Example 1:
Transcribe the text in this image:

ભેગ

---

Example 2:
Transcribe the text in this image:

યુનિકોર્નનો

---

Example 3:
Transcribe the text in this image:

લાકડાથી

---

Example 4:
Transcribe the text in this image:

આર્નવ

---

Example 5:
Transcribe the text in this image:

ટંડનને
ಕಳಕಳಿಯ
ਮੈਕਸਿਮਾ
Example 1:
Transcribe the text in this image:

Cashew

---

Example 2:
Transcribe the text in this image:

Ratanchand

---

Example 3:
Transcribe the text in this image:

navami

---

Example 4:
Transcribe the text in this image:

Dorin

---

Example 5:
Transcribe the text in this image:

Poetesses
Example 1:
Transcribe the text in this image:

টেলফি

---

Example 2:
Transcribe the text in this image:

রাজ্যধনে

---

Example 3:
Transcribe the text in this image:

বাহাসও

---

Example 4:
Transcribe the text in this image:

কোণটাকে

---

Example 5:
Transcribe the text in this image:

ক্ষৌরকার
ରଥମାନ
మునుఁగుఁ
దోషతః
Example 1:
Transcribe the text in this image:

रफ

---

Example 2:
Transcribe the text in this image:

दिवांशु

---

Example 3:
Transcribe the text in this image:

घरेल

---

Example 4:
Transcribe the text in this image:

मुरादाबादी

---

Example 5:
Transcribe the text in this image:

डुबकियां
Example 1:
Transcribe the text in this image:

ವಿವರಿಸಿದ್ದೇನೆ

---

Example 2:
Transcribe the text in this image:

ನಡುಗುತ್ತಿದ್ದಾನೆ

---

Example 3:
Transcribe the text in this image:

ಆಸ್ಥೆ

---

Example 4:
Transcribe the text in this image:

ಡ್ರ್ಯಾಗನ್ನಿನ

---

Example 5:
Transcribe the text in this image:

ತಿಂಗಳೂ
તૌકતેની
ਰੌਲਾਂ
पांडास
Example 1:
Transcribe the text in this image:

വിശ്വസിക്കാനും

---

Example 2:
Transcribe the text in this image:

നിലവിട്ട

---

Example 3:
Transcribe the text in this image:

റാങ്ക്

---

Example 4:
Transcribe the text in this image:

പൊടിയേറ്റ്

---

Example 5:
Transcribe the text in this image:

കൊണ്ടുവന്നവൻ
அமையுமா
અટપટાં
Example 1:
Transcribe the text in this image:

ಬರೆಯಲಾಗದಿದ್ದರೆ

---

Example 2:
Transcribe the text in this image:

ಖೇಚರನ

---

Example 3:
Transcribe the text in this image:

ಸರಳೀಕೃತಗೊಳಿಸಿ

------------------------------------

What is needed: Please repeat the data in full so that nothing differs from the original.

Written reply:
Example 1:
Transcribe the text in this image:

ભેગ

---

Example 2:
Transcribe the text in this image:

યુનિકોર્નનો

---

Example 3:
Transcribe the text in this image:

લાકડાથી

---

Example 4:
Transcribe the text in this image:

આર્નવ

---

Example 5:
Transcribe the text in this image:

ટંડનને
ಕಳಕಳಿಯ
ਮੈਕਸਿਮਾ
Example 1:
Transcribe the text in this image:

Cashew

---

Example 2:
Transcribe the text in this image:

Ratanchand

---

Example 3:
Transcribe the text in this image:

navami

---

Example 4:
Transcribe the text in this image:

Dorin

---

Example 5:
Transcribe the text in this image:

Poetesses
Example 1:
Transcribe the text in this image:

টেলফি

---

Example 2:
Transcribe the text in this image:

রাজ্যধনে

---

Example 3:
Transcribe the text in this image:

বাহাসও

---

Example 4:
Transcribe the text in this image:

কোণটাকে

---

Example 5:
Transcribe the text in this image:

ক্ষৌরকার
ରଥମାନ
మునుఁగుఁ
దోషతః
Example 1:
Transcribe the text in this image:

रफ

---

Example 2:
Transcribe the text in this image:

दिवांशु

---

Example 3:
Transcribe the text in this image:

घरेल

---

Example 4:
Transcribe the text in this image:

मुरादाबादी

---

Example 5:
Transcribe the text in this image:

डुबकियां
Example 1:
Transcribe the text in this image:

ವಿವರಿಸಿದ್ದೇನೆ

---

Example 2:
Transcribe the text in this image:

ನಡುಗುತ್ತಿದ್ದಾನೆ

---

Example 3:
Transcribe the text in this image:

ಆಸ್ಥೆ

---

Example 4:
Transcribe the text in this image:

ಡ್ರ್ಯಾಗನ್ನಿನ

---

Example 5:
Transcribe the text in this image:

ತಿಂಗಳೂ
તૌકતેની
ਰੌਲਾਂ
पांडास
Example 1:
Transcribe the text in this image:

വിശ്വസിക്കാനും

---

Example 2:
Transcribe the text in this image:

നിലവിട്ട

---

Example 3:
Transcribe the text in this image:

റാങ്ക്

---

Example 4:
Transcribe the text in this image:

പൊടിയേറ്റ്

---

Example 5:
Transcribe the text in this image:

കൊണ്ടുവന്നവൻ
அமையுமா
અટપટાં
Example 1:
Transcribe the text in this image:

ಬರೆಯಲಾಗದಿದ್ದರೆ

---

Example 2:
Transcribe the text in this image:

ಖೇಚರನ

---

Example 3:
Transcribe the text in this image:

ಸರಳೀಕೃತಗೊಳಿಸಿ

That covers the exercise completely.